There are many different string types on the market. Sometimes it seems too confusing for a club player to pick a string for their racket.

So, to narrow down these options I will give you 4 choices:

 

Natural Gut.

This is animal intestine, often used by professional players, but not so popular these days. It has great feel and power, but is expensive, has a short life span and is affected by damp conditions, but a lot of players love the feel of it. If you want to buy this for your tennis racket then I will string it for you, but I do not hold stock of natural gut.

 

Multifilament String.

Lots of fibres are put together to provide a soft feel and a responsive ball strike and more power. They are a great choice if you do not break strings very often. This is the nearest synthetic option to natural gut and a lot cheaper too. The negative aspect to these strings is mainly durability and a little loss of ball control.

 

Monofilament String.

These polyester strings are popular with professional players and club players alike and they give you plenty of spin and control. They are very predictable because of the “snap-back” effect of the strings at contact. They are also extremely durable, so are a good option for string breakers. However, they can lose a little tension and are less powerful than multifilament. The biggest issue is that if you have tennis elbow or wrist problems due to playing tennis then these will not help that.  Combining a multifilament and monofilament string in your mains and crosses would give you the best of both options.

 

Synthetic Gut.

This is a low budget solid core string. It has good playability factors including power, ball control and spin. It is a popular choice for many players and is at the cheaper end of the market.

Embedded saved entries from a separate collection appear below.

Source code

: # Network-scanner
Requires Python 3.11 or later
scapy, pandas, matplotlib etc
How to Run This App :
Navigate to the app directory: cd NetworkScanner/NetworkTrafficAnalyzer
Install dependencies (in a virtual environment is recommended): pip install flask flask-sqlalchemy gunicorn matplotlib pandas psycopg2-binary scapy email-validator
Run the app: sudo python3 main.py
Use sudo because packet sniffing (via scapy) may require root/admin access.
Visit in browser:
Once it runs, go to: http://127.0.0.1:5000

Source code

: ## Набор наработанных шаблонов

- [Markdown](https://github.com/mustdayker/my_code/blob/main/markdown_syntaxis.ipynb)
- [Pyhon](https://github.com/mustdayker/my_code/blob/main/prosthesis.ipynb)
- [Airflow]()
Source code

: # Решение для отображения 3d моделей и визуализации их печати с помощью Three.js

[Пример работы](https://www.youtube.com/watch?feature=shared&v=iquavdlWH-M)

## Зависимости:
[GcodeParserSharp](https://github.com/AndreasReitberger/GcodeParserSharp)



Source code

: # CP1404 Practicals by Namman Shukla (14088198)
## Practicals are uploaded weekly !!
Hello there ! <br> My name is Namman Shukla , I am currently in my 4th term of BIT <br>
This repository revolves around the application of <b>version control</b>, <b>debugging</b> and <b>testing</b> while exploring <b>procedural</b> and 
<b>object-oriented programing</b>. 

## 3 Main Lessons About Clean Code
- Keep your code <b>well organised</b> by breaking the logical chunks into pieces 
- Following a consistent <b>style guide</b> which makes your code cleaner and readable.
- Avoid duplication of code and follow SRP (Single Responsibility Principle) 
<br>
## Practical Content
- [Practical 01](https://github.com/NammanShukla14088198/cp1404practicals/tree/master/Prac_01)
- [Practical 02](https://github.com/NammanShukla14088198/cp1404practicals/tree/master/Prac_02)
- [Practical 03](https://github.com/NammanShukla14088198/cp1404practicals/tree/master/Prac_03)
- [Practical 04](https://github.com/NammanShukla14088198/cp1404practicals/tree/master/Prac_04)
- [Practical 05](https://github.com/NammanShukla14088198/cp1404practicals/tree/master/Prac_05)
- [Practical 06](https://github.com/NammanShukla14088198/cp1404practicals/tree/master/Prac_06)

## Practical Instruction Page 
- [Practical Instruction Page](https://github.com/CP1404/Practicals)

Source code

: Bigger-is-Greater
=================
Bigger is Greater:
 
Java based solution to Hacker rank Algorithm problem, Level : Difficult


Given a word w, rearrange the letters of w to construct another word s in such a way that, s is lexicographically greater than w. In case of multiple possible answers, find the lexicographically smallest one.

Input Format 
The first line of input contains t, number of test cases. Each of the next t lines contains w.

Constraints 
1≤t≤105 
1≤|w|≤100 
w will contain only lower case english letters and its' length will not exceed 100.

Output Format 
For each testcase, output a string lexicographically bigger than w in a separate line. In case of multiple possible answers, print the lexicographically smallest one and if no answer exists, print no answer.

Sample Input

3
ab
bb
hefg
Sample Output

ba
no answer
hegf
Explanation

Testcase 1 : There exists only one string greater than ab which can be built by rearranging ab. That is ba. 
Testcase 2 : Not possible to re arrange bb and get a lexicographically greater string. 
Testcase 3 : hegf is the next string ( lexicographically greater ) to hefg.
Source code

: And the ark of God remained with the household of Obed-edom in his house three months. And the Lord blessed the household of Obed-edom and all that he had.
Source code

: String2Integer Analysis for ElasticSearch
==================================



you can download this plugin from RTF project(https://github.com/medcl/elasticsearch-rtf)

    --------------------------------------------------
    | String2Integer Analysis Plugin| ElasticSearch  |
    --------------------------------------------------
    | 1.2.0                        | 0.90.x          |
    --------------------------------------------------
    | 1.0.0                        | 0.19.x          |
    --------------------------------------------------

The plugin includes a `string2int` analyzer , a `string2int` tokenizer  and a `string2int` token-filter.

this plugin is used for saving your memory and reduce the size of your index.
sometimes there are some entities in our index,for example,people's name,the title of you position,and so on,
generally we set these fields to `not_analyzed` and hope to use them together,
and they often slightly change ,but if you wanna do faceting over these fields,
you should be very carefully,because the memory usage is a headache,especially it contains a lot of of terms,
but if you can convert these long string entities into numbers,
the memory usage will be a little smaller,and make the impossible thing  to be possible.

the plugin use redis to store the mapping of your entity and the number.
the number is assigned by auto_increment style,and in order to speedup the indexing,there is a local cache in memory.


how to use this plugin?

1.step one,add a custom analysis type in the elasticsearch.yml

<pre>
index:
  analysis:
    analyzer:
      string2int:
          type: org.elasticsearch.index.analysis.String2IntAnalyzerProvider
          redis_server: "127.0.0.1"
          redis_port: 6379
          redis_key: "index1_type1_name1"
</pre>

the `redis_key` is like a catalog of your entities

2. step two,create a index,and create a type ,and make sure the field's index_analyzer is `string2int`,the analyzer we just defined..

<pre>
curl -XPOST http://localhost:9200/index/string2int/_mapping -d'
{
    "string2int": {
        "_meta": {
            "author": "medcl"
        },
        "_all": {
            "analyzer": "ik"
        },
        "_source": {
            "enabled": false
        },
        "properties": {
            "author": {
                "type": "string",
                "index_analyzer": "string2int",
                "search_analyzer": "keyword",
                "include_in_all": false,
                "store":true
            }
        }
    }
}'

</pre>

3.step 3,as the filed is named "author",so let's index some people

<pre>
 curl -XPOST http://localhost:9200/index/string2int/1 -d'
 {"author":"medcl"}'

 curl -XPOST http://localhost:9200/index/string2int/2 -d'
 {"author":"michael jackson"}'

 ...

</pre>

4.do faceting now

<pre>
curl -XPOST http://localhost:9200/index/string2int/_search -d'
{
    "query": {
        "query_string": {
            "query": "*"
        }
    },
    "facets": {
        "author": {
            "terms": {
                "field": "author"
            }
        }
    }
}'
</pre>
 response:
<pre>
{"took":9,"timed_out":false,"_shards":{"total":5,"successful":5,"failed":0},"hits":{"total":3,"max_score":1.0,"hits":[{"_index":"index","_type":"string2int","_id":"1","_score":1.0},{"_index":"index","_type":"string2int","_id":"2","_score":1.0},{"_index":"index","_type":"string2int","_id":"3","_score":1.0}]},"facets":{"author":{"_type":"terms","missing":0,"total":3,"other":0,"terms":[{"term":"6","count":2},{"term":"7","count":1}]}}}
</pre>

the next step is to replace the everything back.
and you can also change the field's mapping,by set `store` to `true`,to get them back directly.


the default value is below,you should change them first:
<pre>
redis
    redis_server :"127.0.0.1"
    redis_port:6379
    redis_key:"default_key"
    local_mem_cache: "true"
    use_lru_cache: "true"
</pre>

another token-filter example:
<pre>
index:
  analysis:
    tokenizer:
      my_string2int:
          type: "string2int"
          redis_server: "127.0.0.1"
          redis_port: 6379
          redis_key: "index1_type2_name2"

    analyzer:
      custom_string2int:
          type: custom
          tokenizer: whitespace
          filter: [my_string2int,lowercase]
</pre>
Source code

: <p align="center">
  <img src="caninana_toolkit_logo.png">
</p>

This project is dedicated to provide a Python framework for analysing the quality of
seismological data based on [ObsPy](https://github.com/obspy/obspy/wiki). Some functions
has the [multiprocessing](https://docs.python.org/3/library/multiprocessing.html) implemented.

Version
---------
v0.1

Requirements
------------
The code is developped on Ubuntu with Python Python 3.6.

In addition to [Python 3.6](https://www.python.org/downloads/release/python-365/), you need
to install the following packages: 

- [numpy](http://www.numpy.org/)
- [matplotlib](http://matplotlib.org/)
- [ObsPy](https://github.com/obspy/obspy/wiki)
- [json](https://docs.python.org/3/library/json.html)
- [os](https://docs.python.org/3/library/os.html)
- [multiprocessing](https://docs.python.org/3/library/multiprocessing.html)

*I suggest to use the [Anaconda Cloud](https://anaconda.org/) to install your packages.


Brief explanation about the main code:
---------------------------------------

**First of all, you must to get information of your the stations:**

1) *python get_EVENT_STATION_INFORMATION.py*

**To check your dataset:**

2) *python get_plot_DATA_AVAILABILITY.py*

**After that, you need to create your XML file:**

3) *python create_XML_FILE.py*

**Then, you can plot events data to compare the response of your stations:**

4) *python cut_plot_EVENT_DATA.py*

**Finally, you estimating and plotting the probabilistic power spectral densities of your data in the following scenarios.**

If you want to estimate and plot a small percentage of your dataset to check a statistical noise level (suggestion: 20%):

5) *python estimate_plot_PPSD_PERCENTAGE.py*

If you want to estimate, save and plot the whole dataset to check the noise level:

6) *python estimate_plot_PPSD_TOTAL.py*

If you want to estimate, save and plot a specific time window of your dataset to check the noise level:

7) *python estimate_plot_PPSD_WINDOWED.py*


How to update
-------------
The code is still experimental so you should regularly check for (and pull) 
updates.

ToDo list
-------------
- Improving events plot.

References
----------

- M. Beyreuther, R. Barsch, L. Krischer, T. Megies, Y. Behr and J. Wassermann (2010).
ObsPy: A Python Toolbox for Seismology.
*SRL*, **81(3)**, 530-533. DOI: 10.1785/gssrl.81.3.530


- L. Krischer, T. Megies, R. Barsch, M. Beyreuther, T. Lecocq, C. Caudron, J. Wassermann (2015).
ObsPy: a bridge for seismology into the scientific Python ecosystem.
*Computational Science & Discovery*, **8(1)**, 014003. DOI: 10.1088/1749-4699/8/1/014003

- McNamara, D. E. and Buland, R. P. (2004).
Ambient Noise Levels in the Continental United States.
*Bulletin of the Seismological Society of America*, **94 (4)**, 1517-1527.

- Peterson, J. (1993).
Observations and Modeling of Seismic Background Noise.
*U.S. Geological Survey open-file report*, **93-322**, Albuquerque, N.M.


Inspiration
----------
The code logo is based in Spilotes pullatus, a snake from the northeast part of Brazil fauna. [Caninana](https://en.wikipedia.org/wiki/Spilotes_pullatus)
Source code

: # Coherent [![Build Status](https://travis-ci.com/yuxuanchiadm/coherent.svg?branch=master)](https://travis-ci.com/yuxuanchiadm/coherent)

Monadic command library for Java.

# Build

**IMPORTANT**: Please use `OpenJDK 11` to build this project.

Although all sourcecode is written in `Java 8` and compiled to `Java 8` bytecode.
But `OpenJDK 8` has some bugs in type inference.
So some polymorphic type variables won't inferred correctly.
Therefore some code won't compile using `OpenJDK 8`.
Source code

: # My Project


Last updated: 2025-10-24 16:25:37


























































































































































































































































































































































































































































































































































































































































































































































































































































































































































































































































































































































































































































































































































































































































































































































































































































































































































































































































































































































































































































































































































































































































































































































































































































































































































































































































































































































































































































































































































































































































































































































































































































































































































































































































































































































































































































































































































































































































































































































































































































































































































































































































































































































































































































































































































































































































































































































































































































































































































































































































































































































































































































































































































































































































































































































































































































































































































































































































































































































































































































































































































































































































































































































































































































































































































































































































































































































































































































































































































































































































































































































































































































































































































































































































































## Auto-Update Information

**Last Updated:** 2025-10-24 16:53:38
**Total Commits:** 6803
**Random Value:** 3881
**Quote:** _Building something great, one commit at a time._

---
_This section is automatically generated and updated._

This is a great starting point for players who are not sure what strings to purchase. It will give you good combination of all playing characteristics.

 

String Gauges.

Diameter in mm

Gauge

Player type

1.35-1.40

15

Control and durability

1.25-1.30

16

Good feel and control

1.20-1.25

17

Good power and spin

1.15-1.20

18

More power and spin

 

The most common gauges are 15 & 16 amongst club players. Without getting too technical think that the more feel and spin you want then the 16 gauge may be your personal choice. The more durability you want then aim for the 15 gauge.

My personal recommendation is to choose between the 15 and 16 gauge.